Life: Being with it instead of pushing through it

I performed in many musicals throughout my career as an actor, on Broadway, off Broadway, off off Broadway in theaters all around the country, and the fact of the matter?

I was never much of a dancer.


Always gracefully shoved into the category of “actor who can move well,” I was not only the bane of many a choreographer’s life during rehearsals, I was also pretty much a pain in my own neck as well, I’d become so frustrated.

Though I could deliver a line, sing a song, tell the story just fine, to look as if I belonged onstage with others who were dancing, I always had to work 10 times harder. It’s just never been my gift to pick up dance combinations easily. That’s why I stopped going to chorus calls early on, because each time I auditioned at a cattle call, it was like an unintentional I Love Lucy routine, with no one laughing.

And the main reason for this ever-so-slight fault? A tendency I’ve always had to assess myself harshly, to sit as judge and jury when I’d try to produce movement, to music or otherwise. Sure, during the Age of Disco, I could fling myself around a dance floor, but put me where there were rules, and my brain froze.

Which is also why I could never ever finish an entire yoga class.

During my New York City days, when all my friends were mastering the various asanas, I would last about 20 minutes, and then I’d get dizzy, be in real danger of toppling over, and leave the class, seeking the solace of my water bottle and soft towel. Not to mention aspirin for the headache that always ensued because I’d forget to breathe — not a good idea with any physical exertion.

Before moving to San Francisco, I could never finish one single yoga class. I judged the struggle for perfection as too hard for me.

But now, I write with an inordinate amount of pride, I finally finished one! And in fact have finished four entire yoga classes, living to tell the tale.
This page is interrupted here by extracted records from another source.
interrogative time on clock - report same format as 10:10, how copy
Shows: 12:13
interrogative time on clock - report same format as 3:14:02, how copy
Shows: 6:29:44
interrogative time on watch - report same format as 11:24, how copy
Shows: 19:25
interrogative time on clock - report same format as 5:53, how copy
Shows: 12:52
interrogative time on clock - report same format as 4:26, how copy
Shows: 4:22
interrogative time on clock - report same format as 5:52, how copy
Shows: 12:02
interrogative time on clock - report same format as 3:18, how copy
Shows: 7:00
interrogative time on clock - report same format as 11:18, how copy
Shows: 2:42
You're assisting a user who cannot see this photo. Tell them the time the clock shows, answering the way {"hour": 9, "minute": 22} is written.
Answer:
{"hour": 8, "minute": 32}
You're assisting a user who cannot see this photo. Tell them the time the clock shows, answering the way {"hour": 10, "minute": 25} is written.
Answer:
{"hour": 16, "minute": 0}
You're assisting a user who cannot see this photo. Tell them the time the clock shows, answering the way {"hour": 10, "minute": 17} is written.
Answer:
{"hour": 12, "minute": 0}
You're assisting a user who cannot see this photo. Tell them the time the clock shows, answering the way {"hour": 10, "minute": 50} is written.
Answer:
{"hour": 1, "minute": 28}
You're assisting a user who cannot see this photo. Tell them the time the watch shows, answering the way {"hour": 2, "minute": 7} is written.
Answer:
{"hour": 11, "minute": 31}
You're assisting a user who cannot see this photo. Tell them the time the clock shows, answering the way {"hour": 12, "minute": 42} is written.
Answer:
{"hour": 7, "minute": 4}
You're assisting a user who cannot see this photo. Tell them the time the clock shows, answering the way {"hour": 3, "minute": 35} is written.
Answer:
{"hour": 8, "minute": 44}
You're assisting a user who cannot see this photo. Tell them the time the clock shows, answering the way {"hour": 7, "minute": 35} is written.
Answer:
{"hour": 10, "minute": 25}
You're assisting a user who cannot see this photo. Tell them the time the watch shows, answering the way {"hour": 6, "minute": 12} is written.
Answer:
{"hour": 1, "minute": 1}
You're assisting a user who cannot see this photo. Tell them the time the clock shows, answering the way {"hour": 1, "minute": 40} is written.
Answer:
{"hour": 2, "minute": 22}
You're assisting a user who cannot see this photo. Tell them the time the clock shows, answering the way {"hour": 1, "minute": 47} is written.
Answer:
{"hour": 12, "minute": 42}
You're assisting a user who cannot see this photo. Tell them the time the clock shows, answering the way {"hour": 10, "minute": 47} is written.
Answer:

In New York City, at the top of my professional game, I never got what yoga was all about, because I was too busy proving myself to the world, and a yoga session was just one more place to be tested. However, because proving oneself is so not the core of yoga, so not the point at all, it took moving to this fair city to finally understand and embody the truth about this ancient practice, and this new, gentler encounter with yoga has essentially changed me, as have so many of the things I’ve discovered in moving here.

By in my uneducated guess, I would say there are more yoga studios here than anywhere else in the entire world. And, call it karma, call it blind good fortune, I stumbled on the one with the class meant for me: Ageless Yoga at the Yoga Garden San Francisco, where “the fire of ashtanga, the attention of Iyengar, and the flowing beauty of vinyasa” make strength, flexibility, balance, well-being, higher consciousness, and peace available to all. Now, don’t get me wrong. I possess none of those things yet. At least I’m pretty sure I don’t.

But, twice a week, I explore the possibilities, as the most gifted, inspiring teacher named Jean Mazzei magically manages to convince me I can do it, even if just a little, and that that little is just the right amount. She has helped me feel suited to this venerable practice because her main message is that the student is fine no matter where the student is in ability; that simple exploration, breathing, observing, allowing is all one need do.

That may be an old message for some, but for me it’s the New World. And in that world, I can do it. I can explore. I can allow myself the breathing journey, and surprise of surprises, my old, show-worn body seems well pleased to go on that journey with me.

Slowly, carefully, doing more breathing, relaxing, and hydrating than I’ve ever done before, this old body is coming along for this new adventure, and I’m very glad.

I’d hate to leave it behind just as I’m beginning to understand a thing or two about how life can be well lived.